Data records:
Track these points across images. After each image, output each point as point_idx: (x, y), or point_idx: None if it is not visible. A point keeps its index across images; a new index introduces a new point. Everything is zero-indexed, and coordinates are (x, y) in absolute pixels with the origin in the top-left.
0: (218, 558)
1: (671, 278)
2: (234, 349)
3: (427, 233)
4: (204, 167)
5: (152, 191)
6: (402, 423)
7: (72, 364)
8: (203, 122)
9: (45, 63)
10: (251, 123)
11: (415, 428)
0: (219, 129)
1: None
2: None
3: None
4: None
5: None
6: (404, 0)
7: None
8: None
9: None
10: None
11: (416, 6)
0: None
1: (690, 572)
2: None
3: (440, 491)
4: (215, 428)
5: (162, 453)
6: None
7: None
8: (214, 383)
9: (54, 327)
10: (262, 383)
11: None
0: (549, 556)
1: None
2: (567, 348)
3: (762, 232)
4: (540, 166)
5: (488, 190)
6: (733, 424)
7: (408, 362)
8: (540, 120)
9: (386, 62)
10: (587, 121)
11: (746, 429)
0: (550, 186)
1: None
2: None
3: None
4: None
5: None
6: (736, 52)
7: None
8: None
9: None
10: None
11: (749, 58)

PROBLEM STATEMENT: Reproduce all of the records above word for word, changing nothing.

WRITTEN ANSWER:
Track these points across images. After each image, output each point as point_idx: (x, y), or point_idx: None if it is not visible. A point keeps its index across images; a new index introduces a new point. Everything is zero-indexed, and coordinates are (x, y) in absolute pixels with the origin in the top-left.
0: (218, 558)
1: (671, 278)
2: (234, 349)
3: (427, 233)
4: (204, 167)
5: (152, 191)
6: (402, 423)
7: (72, 364)
8: (203, 122)
9: (45, 63)
10: (251, 123)
11: (415, 428)
0: (219, 129)
1: None
2: None
3: None
4: None
5: None
6: (404, 0)
7: None
8: None
9: None
10: None
11: (416, 6)
0: None
1: (690, 572)
2: None
3: (440, 491)
4: (215, 428)
5: (162, 453)
6: None
7: None
8: (214, 383)
9: (54, 327)
10: (262, 383)
11: None
0: (549, 556)
1: None
2: (567, 348)
3: (762, 232)
4: (540, 166)
5: (488, 190)
6: (733, 424)
7: (408, 362)
8: (540, 120)
9: (386, 62)
10: (587, 121)
11: (746, 429)
0: (550, 186)
1: None
2: None
3: None
4: None
5: None
6: (736, 52)
7: None
8: None
9: None
10: None
11: (749, 58)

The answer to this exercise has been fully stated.